**Action item:**
In the records below, swap "грн" for "гривен" and reproduce every other line unchanged. Omit the pictures from your answer.

Records from a collection

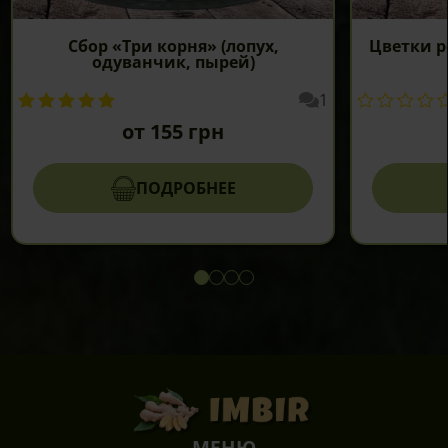
Сбор «Три корня» (лопух,
Цветки 
одуванчик, пырей)
1
от
155
грн
ПОДРОБНЕЕ
Этот
товар
имеет
несколько
вариаций.
Опции
можно
выбрать
на
МЕНЮ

**Exercise answer:**
Сбор «Три корня» (лопух,
Цветки 
одуванчик, пырей)
1
от
155
гривен
ПОДРОБНЕЕ
Этот
товар
имеет
несколько
вариаций.
Опции
можно
выбрать
на
МЕНЮ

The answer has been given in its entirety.